“Me savvy eight days,” answered Woo. “You savvy mebby pony him no climb?”

“Yes, they can, too,” objected Stacy indignantly. “Our ponies can go where a bird can. Don’t you forget that.”

“Me savvy plenty snake, too,” added Woo.

“For goodness sake, stop that snake conversation,” cried Emma. “I shall surely dream about snakes if you go on that way.”

Smith grinned happily, then proceeded, with the utmost composure, to relate experiences with big rattlers in the Sierras. He told of waking up in the morning and finding one coiled in his blanket, under his arm, or, perhaps, nestled close to his neck for warmth from the chill night air of the higher altitudes, until Stacy was on the verge of a panic, and Emma Dean was shivering.

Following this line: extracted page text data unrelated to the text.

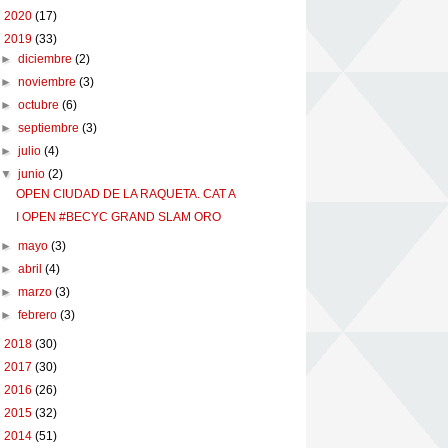
►
2020
(17)
▼
2019
(33)
►
diciembre
(2)
►
noviembre
(3)
►
octubre
(6)
►
septiembre
(3)
►
julio
(4)
▼
junio
(2)
OPEN CIUDAD DE LA RAQUETA. CAT A
I OPEN #BECYC GRAND SLAM ORO
►
mayo
(3)
►
abril
(4)
►
marzo
(3)
►
febrero
(3)
►
2018
(30)
►
2017
(30)
►
2016
(26)
►
2015
(32)
►
2014
(51)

“Mr. Smith,” she said, after regarding him inquiringly for some moments. “Have you ever had any experience with transmigration of thought?” she asked.

“Tlans—tlans—”

“Transmigration,” assisted Hippy.

“Tlansmiglation! Les. Me savvy. Me savvy one time big hunter shoot one in mountains. Woo savvy bad medicine and run away,” chuckled the Chinaman.

“I reckon that will be about all for you this evening, Emma,” observed Hippy Wingate, amid peals of laughter from the Overland girls.